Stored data

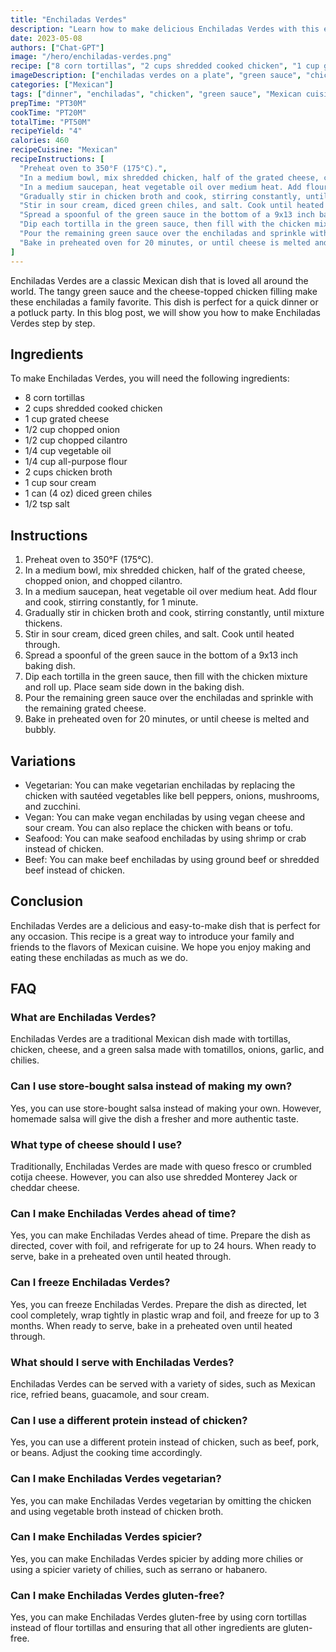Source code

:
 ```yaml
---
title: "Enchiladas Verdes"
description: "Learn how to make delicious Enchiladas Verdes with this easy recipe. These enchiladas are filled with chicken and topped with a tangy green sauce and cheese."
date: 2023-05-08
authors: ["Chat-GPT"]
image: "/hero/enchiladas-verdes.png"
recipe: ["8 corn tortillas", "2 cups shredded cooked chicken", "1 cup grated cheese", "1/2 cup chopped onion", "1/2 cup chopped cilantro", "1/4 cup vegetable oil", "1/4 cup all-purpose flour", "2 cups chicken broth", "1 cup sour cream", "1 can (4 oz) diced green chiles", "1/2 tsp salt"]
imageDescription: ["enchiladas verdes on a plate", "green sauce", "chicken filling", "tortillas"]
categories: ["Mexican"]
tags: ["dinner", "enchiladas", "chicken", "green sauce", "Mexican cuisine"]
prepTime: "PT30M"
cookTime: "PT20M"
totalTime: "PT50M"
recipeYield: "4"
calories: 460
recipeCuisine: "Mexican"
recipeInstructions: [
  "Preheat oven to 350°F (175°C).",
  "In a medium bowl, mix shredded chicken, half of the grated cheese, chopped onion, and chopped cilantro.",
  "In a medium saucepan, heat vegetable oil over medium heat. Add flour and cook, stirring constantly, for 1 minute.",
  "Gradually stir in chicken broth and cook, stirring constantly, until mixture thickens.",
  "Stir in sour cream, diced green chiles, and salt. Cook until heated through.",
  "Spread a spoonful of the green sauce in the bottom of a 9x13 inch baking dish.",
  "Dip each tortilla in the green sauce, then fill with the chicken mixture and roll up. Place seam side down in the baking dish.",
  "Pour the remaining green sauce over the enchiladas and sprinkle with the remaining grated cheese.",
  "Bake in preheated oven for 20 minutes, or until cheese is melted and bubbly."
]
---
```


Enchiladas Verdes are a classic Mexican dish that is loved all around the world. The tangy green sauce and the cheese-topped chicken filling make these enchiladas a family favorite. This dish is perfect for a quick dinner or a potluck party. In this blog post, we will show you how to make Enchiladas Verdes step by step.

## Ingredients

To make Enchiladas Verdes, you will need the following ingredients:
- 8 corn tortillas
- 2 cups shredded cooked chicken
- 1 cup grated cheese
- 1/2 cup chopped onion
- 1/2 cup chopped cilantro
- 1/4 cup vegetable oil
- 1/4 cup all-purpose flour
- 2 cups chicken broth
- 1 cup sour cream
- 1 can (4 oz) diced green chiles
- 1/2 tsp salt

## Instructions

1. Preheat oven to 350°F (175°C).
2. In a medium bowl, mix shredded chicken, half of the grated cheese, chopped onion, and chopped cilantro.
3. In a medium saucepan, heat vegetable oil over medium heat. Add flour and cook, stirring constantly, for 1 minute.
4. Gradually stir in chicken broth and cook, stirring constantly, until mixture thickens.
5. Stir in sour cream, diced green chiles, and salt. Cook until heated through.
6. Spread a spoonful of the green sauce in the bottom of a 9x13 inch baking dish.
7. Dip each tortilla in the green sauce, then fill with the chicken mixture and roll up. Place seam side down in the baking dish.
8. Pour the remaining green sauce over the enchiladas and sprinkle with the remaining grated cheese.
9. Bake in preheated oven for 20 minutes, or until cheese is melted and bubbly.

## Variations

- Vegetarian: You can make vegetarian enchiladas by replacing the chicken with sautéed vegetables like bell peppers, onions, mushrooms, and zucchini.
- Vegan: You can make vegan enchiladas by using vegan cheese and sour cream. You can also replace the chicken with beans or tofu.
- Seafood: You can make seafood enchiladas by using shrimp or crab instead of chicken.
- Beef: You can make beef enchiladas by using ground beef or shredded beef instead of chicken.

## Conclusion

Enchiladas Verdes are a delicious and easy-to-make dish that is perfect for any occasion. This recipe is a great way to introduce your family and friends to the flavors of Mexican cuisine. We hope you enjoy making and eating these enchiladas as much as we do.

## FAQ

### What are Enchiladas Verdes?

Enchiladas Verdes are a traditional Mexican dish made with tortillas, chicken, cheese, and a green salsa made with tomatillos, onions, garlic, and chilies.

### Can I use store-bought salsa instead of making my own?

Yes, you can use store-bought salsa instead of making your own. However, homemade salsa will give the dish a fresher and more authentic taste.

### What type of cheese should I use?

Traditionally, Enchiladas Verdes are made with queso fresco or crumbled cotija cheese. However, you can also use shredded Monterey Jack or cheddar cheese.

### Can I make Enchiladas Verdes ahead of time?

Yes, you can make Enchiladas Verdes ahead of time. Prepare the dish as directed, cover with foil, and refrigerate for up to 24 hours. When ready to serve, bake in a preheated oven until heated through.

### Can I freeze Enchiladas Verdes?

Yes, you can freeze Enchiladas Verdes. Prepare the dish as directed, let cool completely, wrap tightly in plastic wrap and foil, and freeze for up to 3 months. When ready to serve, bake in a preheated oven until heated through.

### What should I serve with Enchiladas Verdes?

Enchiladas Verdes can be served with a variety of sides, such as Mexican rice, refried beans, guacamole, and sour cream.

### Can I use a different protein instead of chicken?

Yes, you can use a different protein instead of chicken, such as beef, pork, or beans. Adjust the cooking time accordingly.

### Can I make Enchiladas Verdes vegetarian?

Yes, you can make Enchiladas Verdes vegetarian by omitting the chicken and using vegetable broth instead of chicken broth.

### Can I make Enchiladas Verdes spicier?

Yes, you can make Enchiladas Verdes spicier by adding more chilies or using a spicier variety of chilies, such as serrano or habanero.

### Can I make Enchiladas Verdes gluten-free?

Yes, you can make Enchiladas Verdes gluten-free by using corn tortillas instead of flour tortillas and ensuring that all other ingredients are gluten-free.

---

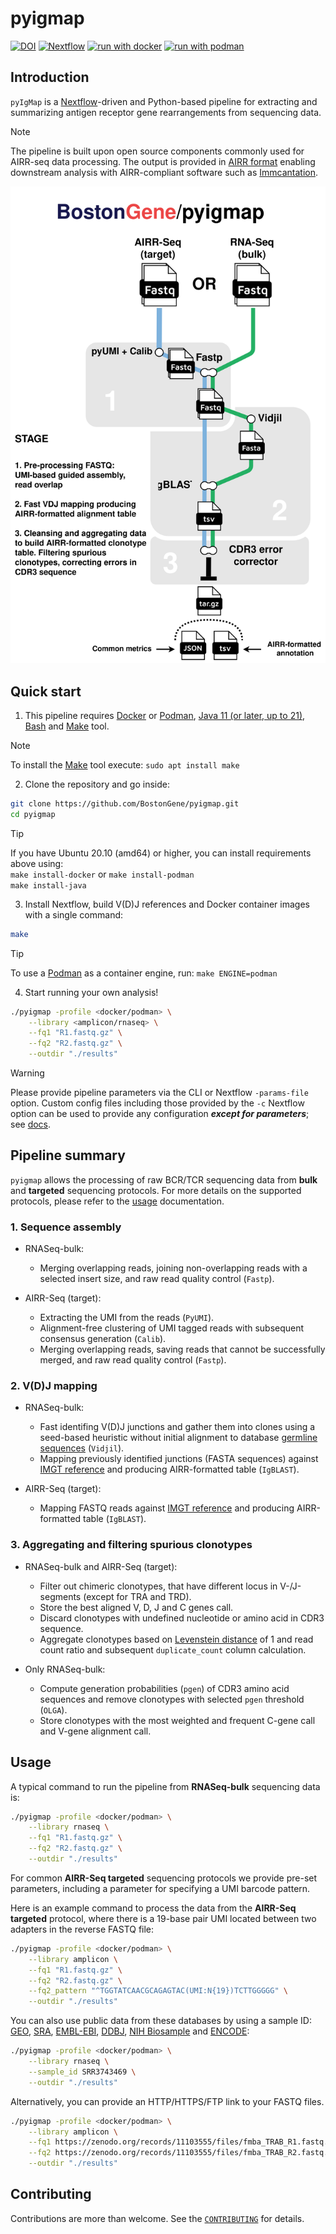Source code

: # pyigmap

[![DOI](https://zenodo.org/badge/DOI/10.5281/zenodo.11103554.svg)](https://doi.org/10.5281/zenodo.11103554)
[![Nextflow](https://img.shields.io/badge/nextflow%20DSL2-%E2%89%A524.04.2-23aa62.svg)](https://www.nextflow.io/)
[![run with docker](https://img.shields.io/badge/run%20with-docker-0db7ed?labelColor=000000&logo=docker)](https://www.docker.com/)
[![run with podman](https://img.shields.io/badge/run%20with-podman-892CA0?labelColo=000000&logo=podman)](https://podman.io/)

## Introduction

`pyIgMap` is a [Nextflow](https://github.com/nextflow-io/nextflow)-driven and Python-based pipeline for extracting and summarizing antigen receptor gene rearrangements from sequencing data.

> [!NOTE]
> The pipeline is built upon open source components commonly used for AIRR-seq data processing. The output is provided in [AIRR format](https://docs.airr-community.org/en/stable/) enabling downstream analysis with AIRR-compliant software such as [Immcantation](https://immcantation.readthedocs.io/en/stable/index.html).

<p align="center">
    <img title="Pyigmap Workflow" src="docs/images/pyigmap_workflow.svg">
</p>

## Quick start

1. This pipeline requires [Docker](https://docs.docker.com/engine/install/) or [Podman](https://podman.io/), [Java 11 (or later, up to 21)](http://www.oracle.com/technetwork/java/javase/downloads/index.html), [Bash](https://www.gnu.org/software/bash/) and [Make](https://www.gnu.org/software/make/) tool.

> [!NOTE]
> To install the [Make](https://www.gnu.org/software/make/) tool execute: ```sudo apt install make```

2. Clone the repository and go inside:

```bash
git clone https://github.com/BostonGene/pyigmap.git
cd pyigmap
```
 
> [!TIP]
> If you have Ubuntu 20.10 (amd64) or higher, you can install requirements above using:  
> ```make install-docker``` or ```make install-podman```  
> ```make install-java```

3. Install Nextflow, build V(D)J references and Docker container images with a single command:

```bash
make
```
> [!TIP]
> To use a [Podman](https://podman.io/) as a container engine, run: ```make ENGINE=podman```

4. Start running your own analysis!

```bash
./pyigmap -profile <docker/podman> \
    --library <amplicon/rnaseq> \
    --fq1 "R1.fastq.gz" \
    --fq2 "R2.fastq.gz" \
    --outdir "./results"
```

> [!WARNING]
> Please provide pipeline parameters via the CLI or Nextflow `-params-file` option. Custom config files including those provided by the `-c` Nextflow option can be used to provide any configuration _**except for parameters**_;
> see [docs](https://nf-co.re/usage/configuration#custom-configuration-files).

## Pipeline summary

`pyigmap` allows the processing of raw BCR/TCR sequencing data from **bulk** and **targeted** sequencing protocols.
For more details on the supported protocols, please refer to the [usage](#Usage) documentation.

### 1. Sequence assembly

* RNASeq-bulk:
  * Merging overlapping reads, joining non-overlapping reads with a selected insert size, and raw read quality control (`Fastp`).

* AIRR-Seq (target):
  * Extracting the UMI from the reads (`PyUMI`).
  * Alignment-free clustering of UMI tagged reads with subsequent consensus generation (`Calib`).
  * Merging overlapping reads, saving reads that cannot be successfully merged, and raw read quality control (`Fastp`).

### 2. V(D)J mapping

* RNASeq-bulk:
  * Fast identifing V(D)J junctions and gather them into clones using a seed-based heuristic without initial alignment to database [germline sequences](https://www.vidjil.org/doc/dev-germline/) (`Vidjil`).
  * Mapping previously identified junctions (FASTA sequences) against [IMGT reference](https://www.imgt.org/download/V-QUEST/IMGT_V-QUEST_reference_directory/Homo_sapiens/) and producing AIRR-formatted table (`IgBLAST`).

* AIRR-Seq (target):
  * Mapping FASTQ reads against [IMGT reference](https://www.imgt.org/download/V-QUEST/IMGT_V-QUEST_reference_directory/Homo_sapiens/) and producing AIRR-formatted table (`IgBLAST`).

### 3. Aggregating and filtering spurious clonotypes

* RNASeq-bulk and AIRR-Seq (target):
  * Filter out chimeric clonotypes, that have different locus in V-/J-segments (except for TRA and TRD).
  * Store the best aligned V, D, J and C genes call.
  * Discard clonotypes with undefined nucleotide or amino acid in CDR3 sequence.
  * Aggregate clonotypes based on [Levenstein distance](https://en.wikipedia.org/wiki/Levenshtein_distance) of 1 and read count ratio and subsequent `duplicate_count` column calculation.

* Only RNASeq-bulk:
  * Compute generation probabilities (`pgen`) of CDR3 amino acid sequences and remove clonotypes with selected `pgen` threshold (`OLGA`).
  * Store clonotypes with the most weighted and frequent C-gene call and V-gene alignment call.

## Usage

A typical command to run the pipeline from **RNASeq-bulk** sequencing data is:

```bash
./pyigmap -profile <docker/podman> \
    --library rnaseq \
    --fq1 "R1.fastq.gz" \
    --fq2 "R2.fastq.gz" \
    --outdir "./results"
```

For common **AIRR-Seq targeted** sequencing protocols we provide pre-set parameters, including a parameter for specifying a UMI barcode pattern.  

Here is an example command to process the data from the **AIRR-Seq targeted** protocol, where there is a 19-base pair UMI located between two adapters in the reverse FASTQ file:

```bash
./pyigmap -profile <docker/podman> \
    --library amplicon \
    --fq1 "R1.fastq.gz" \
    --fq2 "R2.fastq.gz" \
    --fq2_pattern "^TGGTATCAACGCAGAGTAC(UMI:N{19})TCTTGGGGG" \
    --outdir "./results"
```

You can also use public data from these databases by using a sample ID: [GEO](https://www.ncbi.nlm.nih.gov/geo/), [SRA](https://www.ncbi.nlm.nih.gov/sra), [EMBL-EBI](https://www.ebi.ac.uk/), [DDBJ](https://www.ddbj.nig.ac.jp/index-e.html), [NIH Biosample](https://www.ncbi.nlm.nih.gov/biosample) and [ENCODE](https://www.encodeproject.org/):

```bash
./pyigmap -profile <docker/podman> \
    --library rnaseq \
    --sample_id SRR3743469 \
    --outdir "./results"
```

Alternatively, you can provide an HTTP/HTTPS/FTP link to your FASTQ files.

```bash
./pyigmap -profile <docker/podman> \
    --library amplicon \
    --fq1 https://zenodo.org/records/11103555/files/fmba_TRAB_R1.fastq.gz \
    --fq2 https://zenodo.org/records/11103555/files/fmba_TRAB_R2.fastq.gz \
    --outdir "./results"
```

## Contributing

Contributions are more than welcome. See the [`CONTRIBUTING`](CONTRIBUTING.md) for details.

--

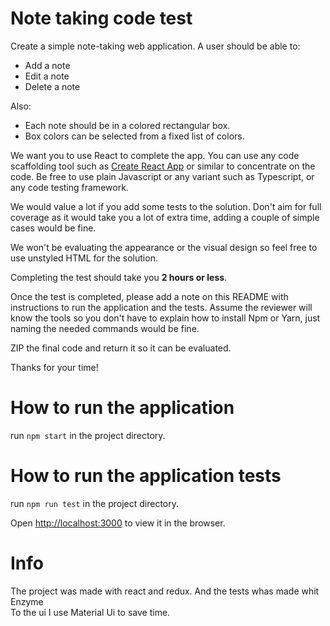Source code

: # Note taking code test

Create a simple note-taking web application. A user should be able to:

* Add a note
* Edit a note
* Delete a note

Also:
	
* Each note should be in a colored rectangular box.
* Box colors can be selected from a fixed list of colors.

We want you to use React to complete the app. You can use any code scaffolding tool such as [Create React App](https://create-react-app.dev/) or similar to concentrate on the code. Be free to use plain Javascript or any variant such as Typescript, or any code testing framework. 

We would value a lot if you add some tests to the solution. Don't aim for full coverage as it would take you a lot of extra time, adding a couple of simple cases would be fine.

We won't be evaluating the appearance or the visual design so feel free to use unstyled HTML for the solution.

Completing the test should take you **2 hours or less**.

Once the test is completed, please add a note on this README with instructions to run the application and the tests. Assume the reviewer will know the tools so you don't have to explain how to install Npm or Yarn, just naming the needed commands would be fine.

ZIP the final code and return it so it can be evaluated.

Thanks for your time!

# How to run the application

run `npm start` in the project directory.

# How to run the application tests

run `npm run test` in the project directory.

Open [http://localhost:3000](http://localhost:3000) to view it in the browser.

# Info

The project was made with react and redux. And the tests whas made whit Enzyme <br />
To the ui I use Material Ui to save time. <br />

• [INSTRUCTIONS FOR THE TASK]
Of the entries listed above, reproduce only the lines starting at the line containing "- 8 corn tortillas" and ending at the line containing "## Conclusion". Include both, exactly as they stand.

• [SOLUTION TO THE PROBLEM]
- 8 corn tortillas
- 2 cups shredded cooked chicken
- 1 cup grated cheese
- 1/2 cup chopped onion
- 1/2 cup chopped cilantro
- 1/4 cup vegetable oil
- 1/4 cup all-purpose flour
- 2 cups chicken broth
- 1 cup sour cream
- 1 can (4 oz) diced green chiles
- 1/2 tsp salt

## Instructions

1. Preheat oven to 350°F (175°C).
2. In a medium bowl, mix shredded chicken, half of the grated cheese, chopped onion, and chopped cilantro.
3. In a medium saucepan, heat vegetable oil over medium heat. Add flour and cook, stirring constantly, for 1 minute.
4. Gradually stir in chicken broth and cook, stirring constantly, until mixture thickens.
5. Stir in sour cream, diced green chiles, and salt. Cook until heated through.
6. Spread a spoonful of the green sauce in the bottom of a 9x13 inch baking dish.
7. Dip each tortilla in the green sauce, then fill with the chicken mixture and roll up. Place seam side down in the baking dish.
8. Pour the remaining green sauce over the enchiladas and sprinkle with the remaining grated cheese.
9. Bake in preheated oven for 20 minutes, or until cheese is melted and bubbly.

## Variations

- Vegetarian: You can make vegetarian enchiladas by replacing the chicken with sautéed vegetables like bell peppers, onions, mushrooms, and zucchini.
- Vegan: You can make vegan enchiladas by using vegan cheese and sour cream. You can also replace the chicken with beans or tofu.
- Seafood: You can make seafood enchiladas by using shrimp or crab instead of chicken.
- Beef: You can make beef enchiladas by using ground beef or shredded beef instead of chicken.

## Conclusion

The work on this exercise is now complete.